The less-good news is that CLI work, unlike spreadsheet use, isn’t generally taught in upper-primary and secondary schools. If you haven’t worked on the command line before but would like to take advantage of its power and efficiency in managing biodiversity data, please email me for advice or training.

I’ll close with a favourite quote:

Have you ever noticed in the movies when the “super hacker,” — you know, the guy who can break into the ultra-secure military computer in less than 30 seconds — sits down at the computer, he never touches a mouse? It’s because filmmakers realize that we, as human beings, instinctively know the only way to really get anything done on a computer is by typing on a keyboard!

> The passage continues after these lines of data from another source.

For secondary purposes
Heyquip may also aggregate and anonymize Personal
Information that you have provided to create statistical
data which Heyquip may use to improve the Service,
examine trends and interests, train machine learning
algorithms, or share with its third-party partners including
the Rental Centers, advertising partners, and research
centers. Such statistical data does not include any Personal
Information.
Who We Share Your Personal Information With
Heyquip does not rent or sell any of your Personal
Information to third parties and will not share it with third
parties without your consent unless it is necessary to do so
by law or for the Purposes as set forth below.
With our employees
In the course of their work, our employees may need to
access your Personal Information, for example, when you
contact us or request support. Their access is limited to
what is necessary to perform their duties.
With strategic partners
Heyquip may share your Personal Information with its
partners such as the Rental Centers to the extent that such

Most computer users today are familiar only with the graphical user interface (GUI) and have been taught by vendors and pundits that the command line interface (CLI) is a terrifying thing of the past. This is unfortunate, because a good command line interface is a marvelously expressive way of communicating with a computer in much the same way the written word is for human beings. It’s been said that “graphical user interfaces make easy tasks easy, while command line interfaces make difficult tasks possible” and this is still very true today.

(from William Shotts, The Linux command line)


Robert Mesibov (“datafixer”); robert.mesibov@gmail.com


  1. Plain text files don’t have a file header or signature. ↩︎

  2. If I had an Australian dollar for every dataset I’ve audited that arrived as an Excel file from someone who thought that .xlsx is a data exchange format, I’d have enough to fly to a tropical Queensland resort for a holiday. Add another dollar for every dataset that was exported as text from Excel and arrived in Windows-1252 encoding (or UTF-8 plus horrible mojibake) with Windows line endings, and I’d be staying for a week in the resort’s swankiest villa. ↩︎

5 Likes

Excellent, I use ModernCSV on Mac for months and strongly recommend it.
Thanks

A cool tool that I find helpful for browsing data files in the terminal is csvlens. Simple, no editing capabilities, but good to get a glimpse of things. hjkl and / are nice for vim users.

Also, just took a look through the darwin core table checker, wow do you have some nice helpful stuff on there!

@mark-pitblado, many thanks for the tip about csvlens, I’ll review it in my data blog. For viewing-only jobs I’ve been using csvlook from the csvkit package of utilities. Like csvlens, csvlook adds line numbers, which can be very helpful.